In questo caso, nel rispetto della clausola di sussidiarietà prevista dall'articolo 612 bis cod. pen., il reato di maltrattamenti assorbe quello di atti persecutori anche in caso di avvenuta cessazione della convivenza, se la tipologia della relazione fra l'agente e la persona indica il permanere di condizioni che richiedono solidarietà fra i due. Invece, si configura l'ipotesi aggravata del reato di atti persecutori, in presenza di comportamenti che, sorti nell'ambito di una comunità familiare, o determinati dalla sua esistenza e sviluppo, continuino nonostante la cessazione del vincolo familiare o comunque della sua attualità.
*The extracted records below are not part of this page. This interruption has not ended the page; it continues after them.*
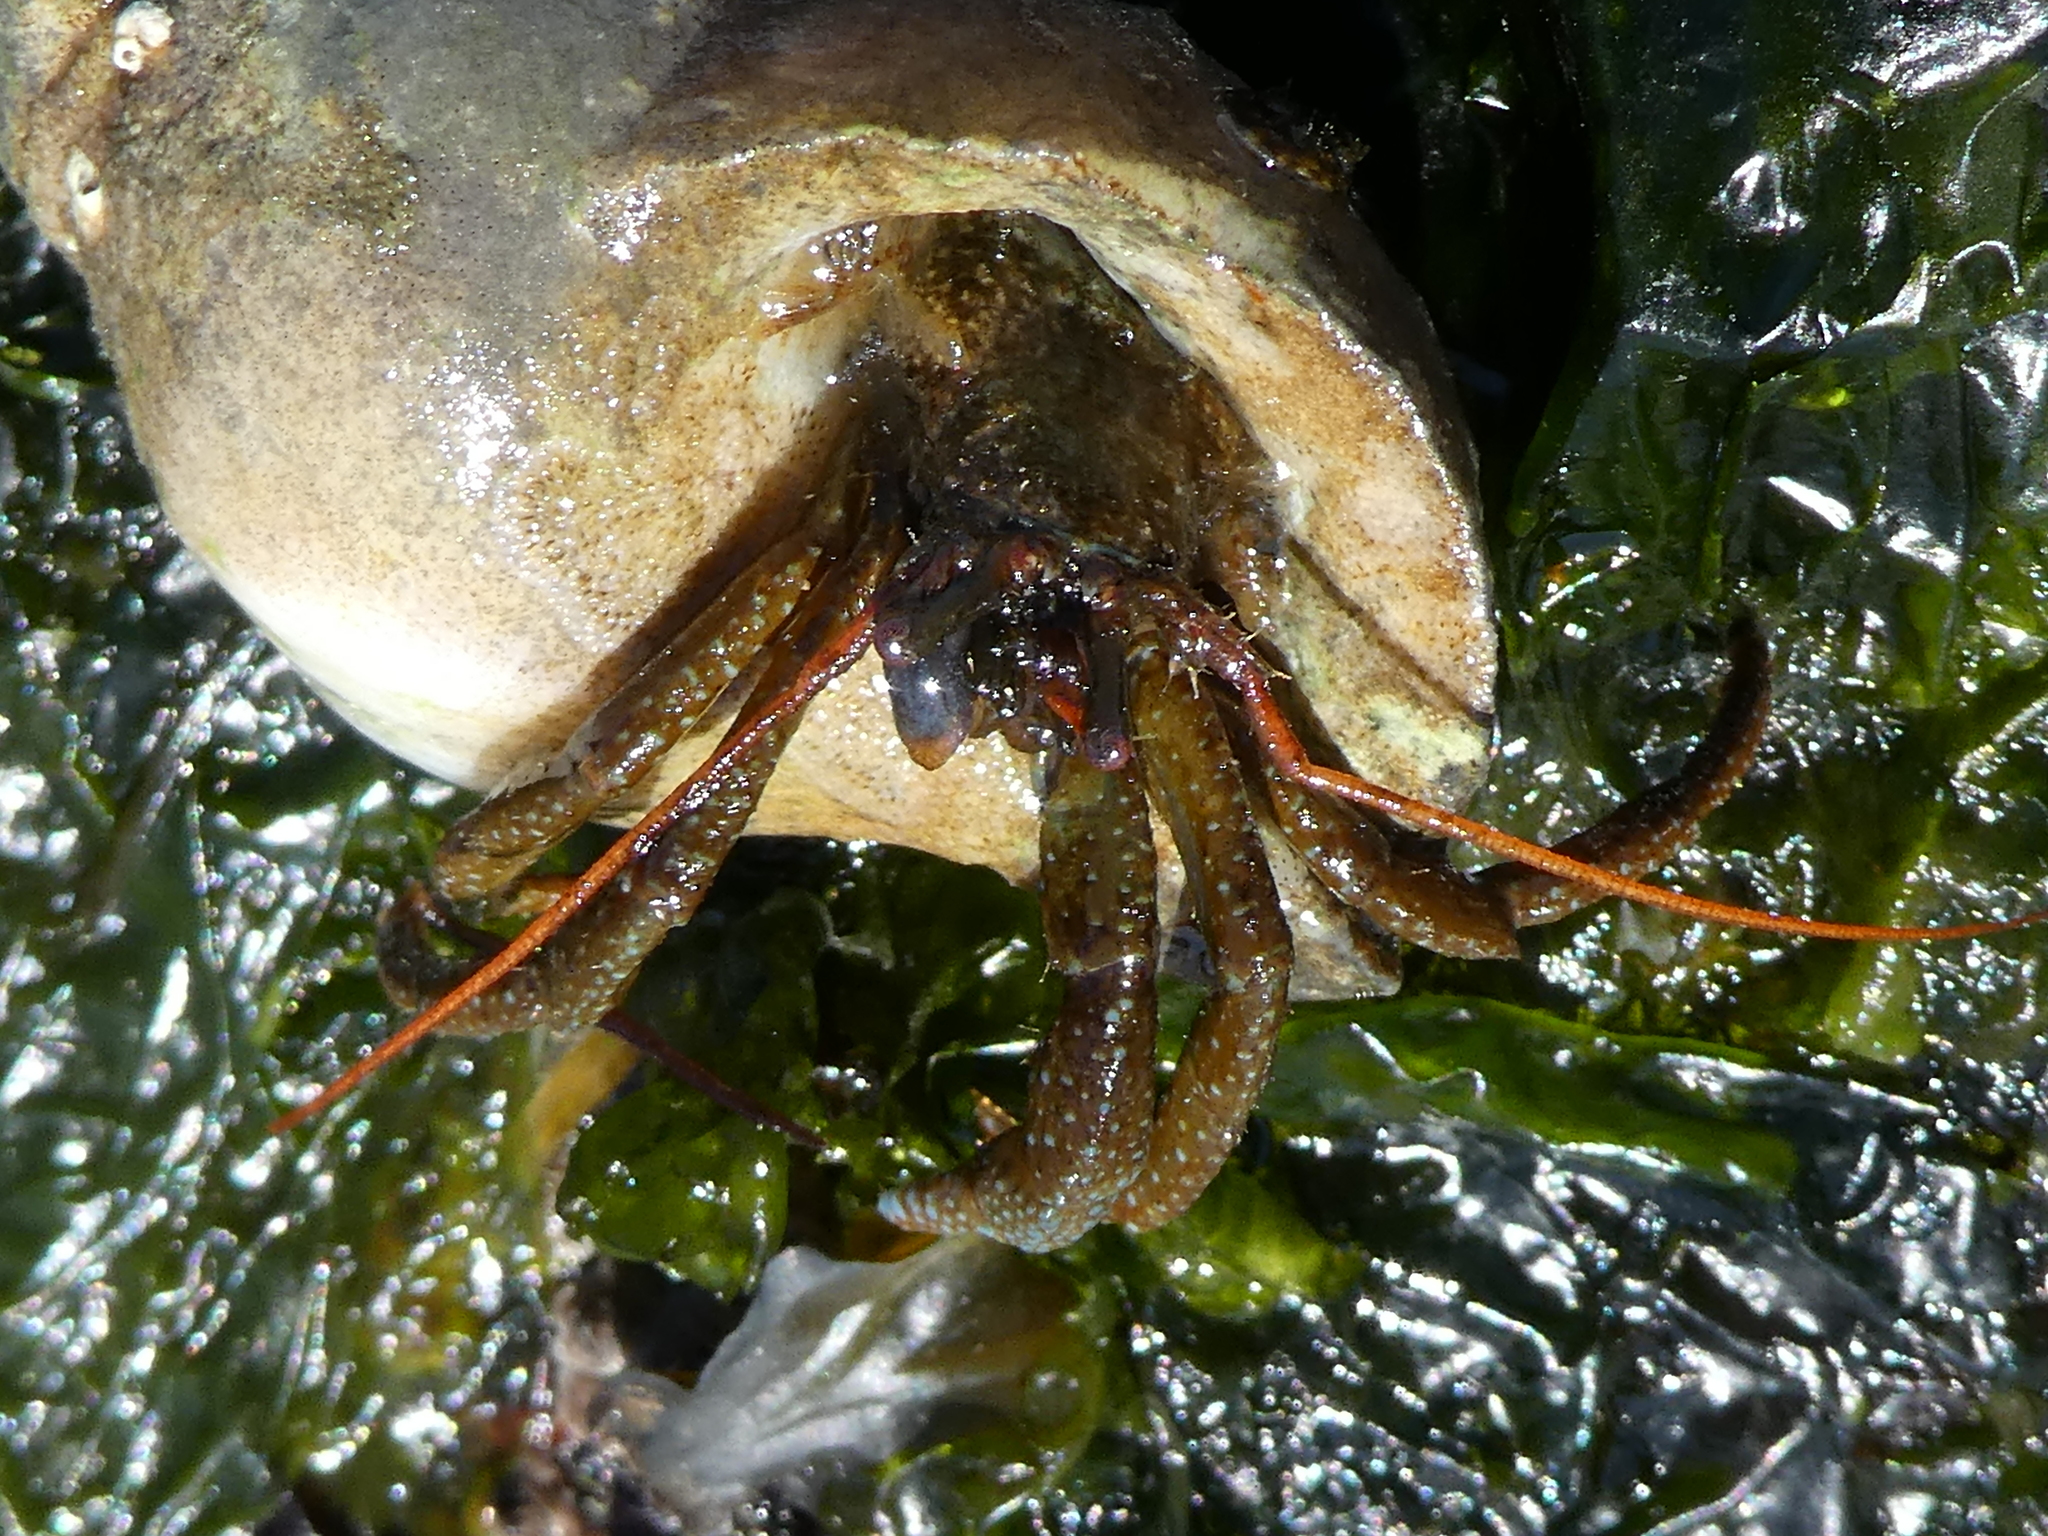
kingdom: Animalia
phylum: Arthropoda
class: Malacostraca
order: Decapoda
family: Paguridae
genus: Pagurus
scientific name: Pagurus granosimanus
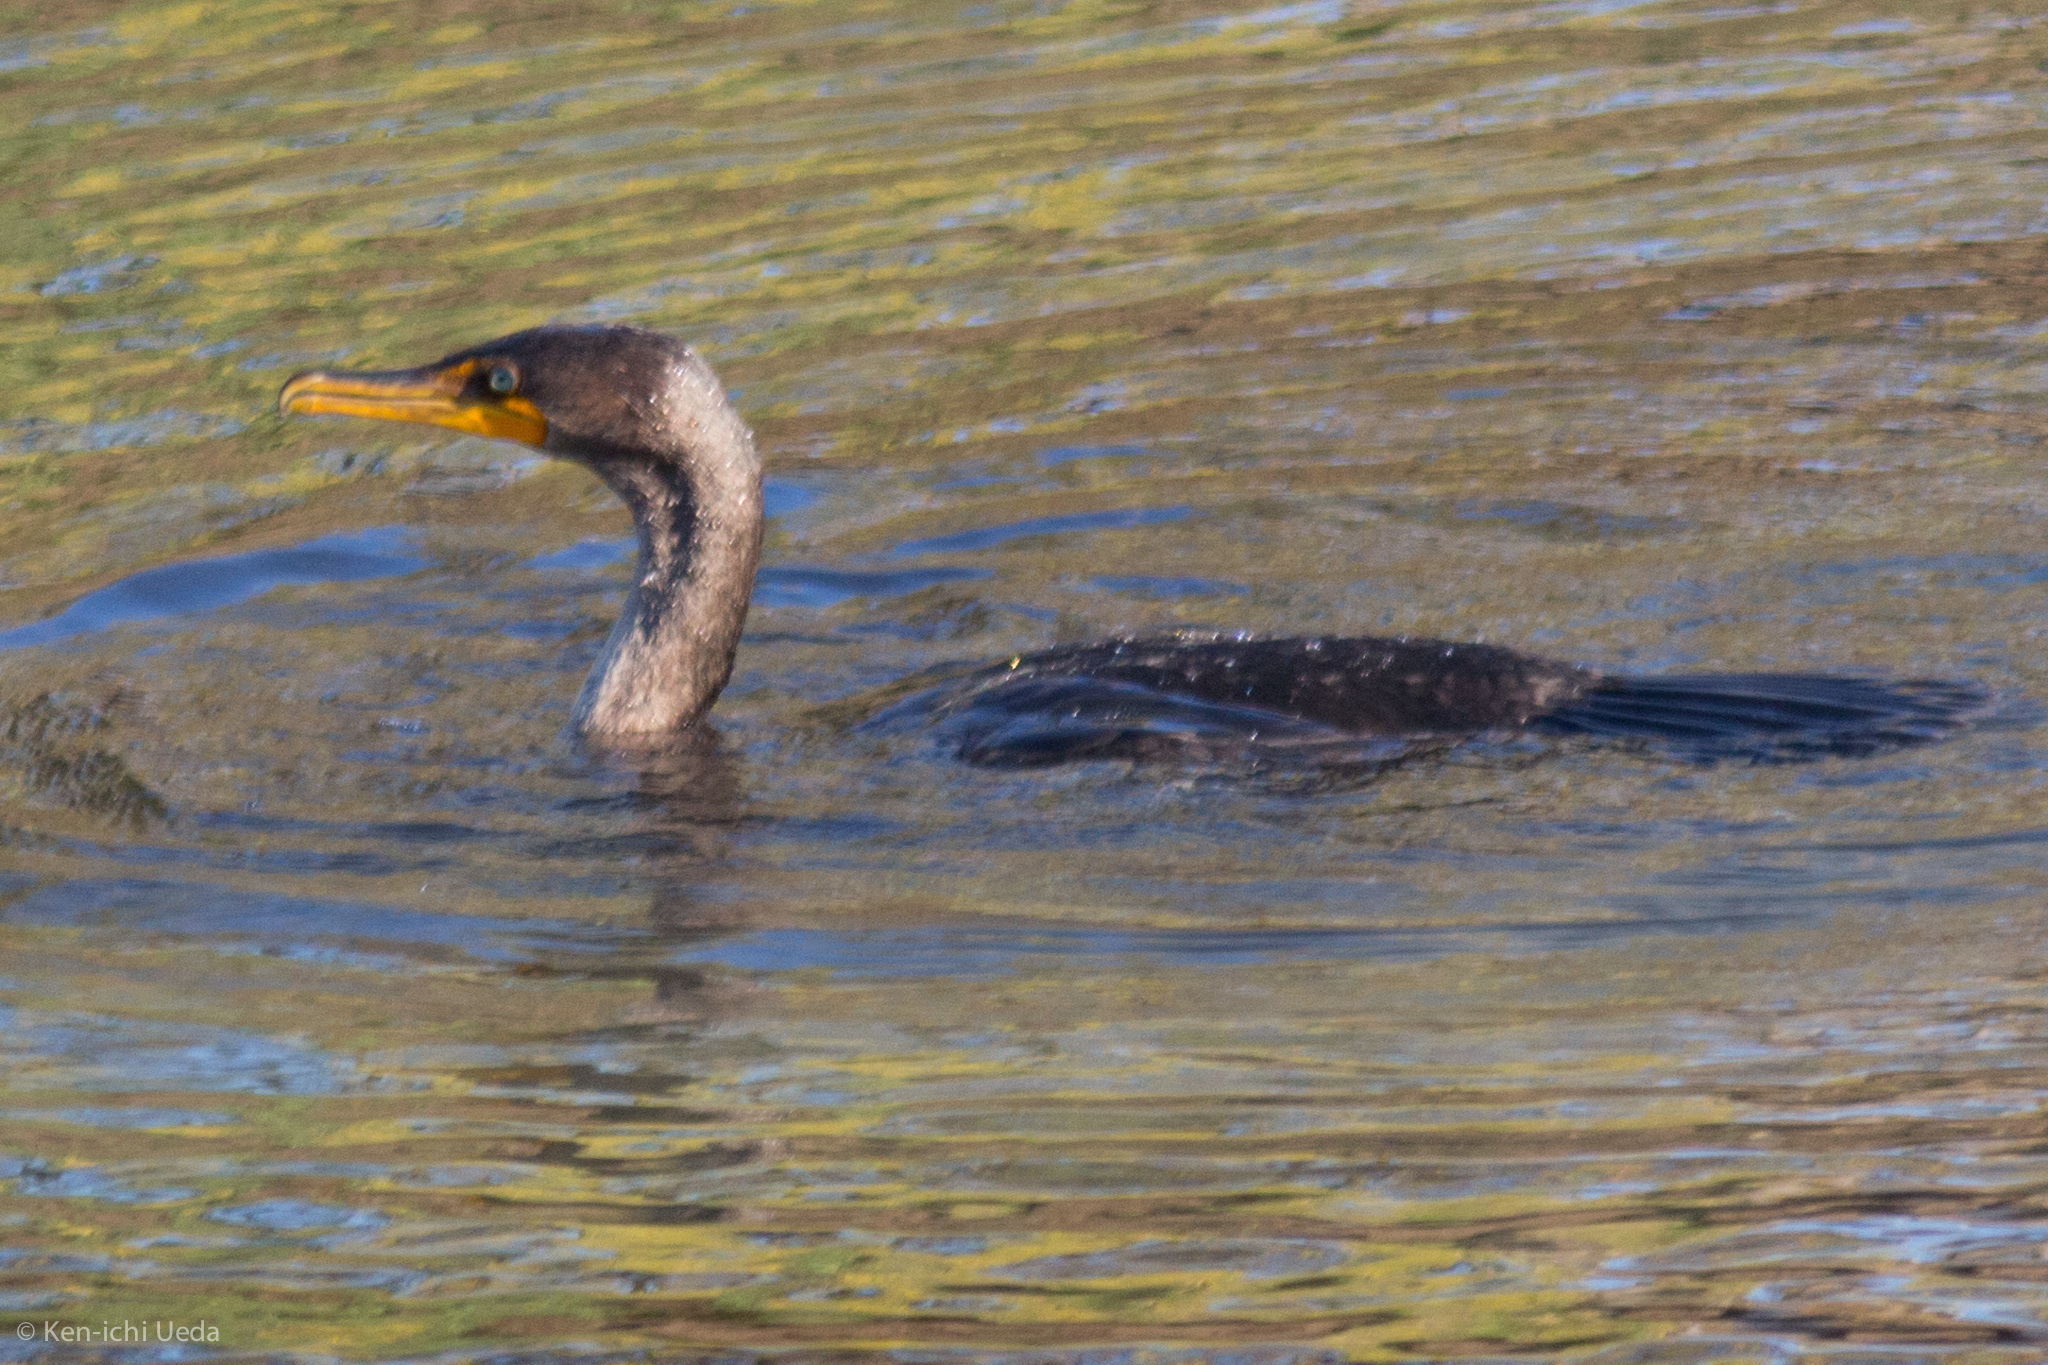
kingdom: Animalia
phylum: Chordata
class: Aves
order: Suliformes
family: Phalacrocoracidae
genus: Phalacrocorax
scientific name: Phalacrocorax auritus
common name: Double-crested cormorant
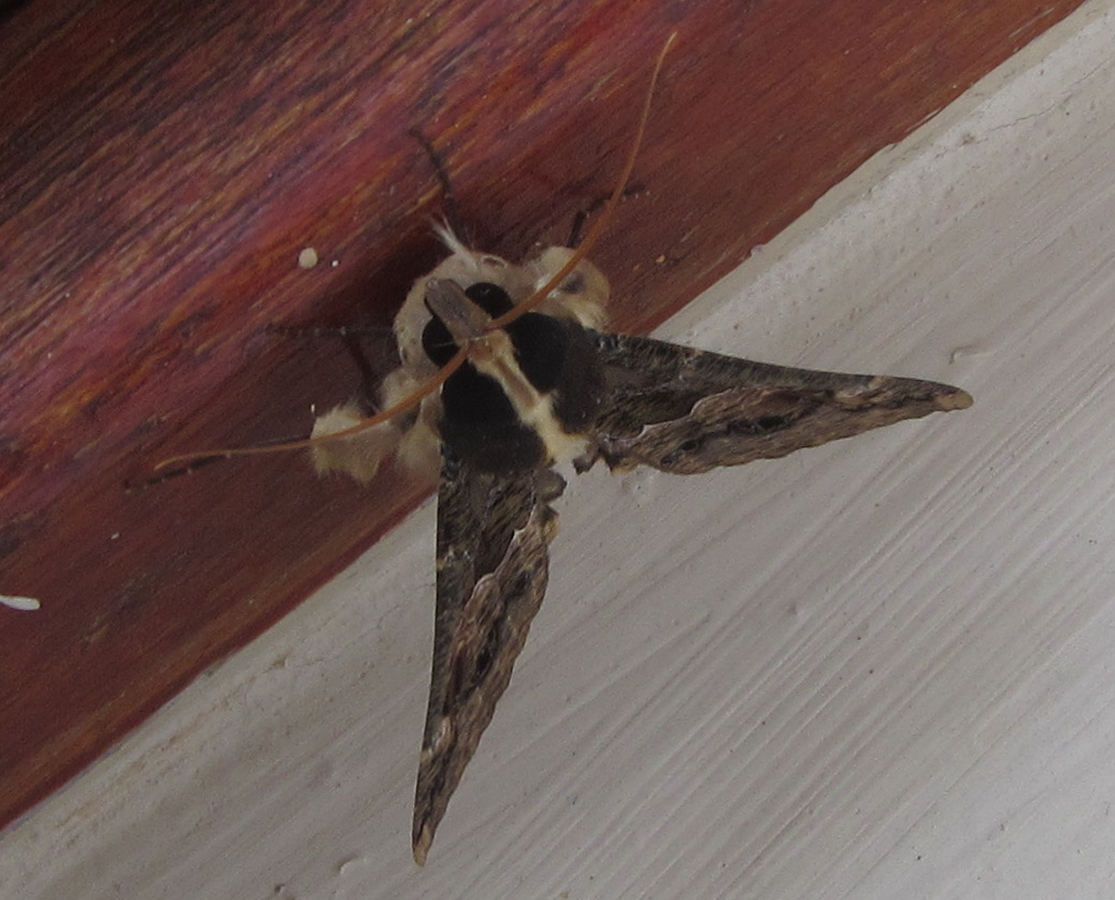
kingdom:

Inoltre, per la configurabilità del reato di maltrattamenti, non solo non occorre che la convivenza sia ancora in corso, ma non è necessario che essa abbia avuto una certa durata, quanto piuttosto che sia stata istituita in una prospettiva di stabilità, quale che sia stato poi in concreto l'esito di tale comune decisione.

E' quindi sufficiente un regime di vita improntato a rapporti di solidarietà e a strette relazioni dovute a diversi motivi, come nel caso di una relazione sentimentale in cui vi sia stata un'assidua frequentazione dell'abitazione della persona offesa, tale da far sorgere sentimenti di solidarietà e doveri di assistenza morale e materiale, o come nel caso in cui, con la vittima degli abusi, sia in essere un rapporto familiare di fatto, desumibile dall'avvio di un progetto di vita fondato sulla reciproca solidarietà e assistenza e caratterizzato da potenziale stabilità. Allo stesso modo, il reato può configurarsi in una situazione di condivisa genitorialità, anche in assenza di ogni forma di convivenza, se la filiazione non è stata solo una conseguenza occasionale di rapporti sessuali ma abbia, almeno nella fase iniziale del rapporto, generato una relazione affettiva con un aspettativa di solidarietà svincolata dagli obblighi giuridici connessi alla filiazione (Cass. Cass. sez. VI, 11 febbraio 2021 numero 17888).

Quanto ai rapporti diversi da quelli familiari o di convivenza fondata su una relazione affettiva, è orientamento unanime che "Le pratiche persecutorie realizzate ai danni del lavoratore dipendente e finalizzate alla sua emarginazione (cosiddetto "mobbing") possono integrare il delitto di maltrattamenti in famiglia esclusivamente qualora il rapporto tra il datore di lavoro e il dipendente assuma natura para-familiare, in quanto caratterizzato da relazioni intense ed abituali, da consuetudini di vita tra i soggetti, dalla soggezione di una parte nei confronti dell'altra, dalla fiducia riposta dal soggetto più debole del rapporto in quello che ricopre la posizione di supremazia. (Fattispecie in cui è stata esclusa la configurabilità del reato in relazione alle condotte poste in essere dai superiori in grado nei confronti di un appuntato dei Carabinieri) (Cass. sez. VI, 13 febbraio 2018 numero 14754).

Di conseguenza, il delitto di maltrattamenti deve escludersi quando il rapporto fra l'agente e la vittima è inquadrato all'interno di una dinamica relazionale complessa, la cui articolata disciplina è retta dalle norme del pubblico impiego, che ne delineano le forme di esercizio dei diritti e l'adempimento dei reciproci doveri, senza lasciare spazio all'instaurarsi di quella stretta ed intensa relazione con il suo dipendente, che appare in grado di determinare forme di soggezione di una parte nei confronti dell'altra, ovvero una consuetudine o comunanza di vita assimilabile a quella caratterizzante il consorzio familiare.